▶ [DIRECTIONS FOR THIS TASK]:
Reproduce each line of text in the listing below word for word, leaving out the pictures.

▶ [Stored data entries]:
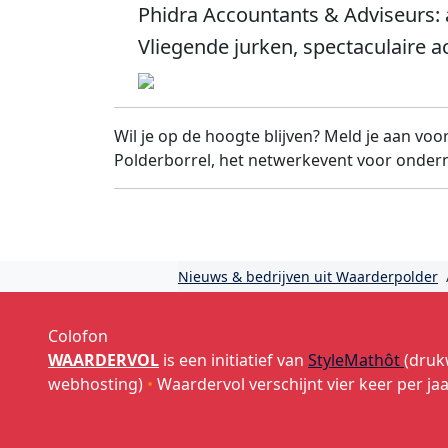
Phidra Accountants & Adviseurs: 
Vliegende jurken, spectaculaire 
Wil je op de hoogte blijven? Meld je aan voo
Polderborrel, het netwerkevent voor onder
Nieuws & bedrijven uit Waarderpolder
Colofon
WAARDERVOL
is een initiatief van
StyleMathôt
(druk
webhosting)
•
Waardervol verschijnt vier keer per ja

▶ [TASK RESULT]:
Phidra Accountants & Adviseurs: 
Vliegende jurken, spectaculaire 
Wil je op de hoogte blijven? Meld je aan voo
Polderborrel, het netwerkevent voor onder
Nieuws & bedrijven uit Waarderpolder
Colofon
WAARDERVOL
is een initiatief van
StyleMathôt
(druk
webhosting)
•
Waardervol verschijnt vier keer per ja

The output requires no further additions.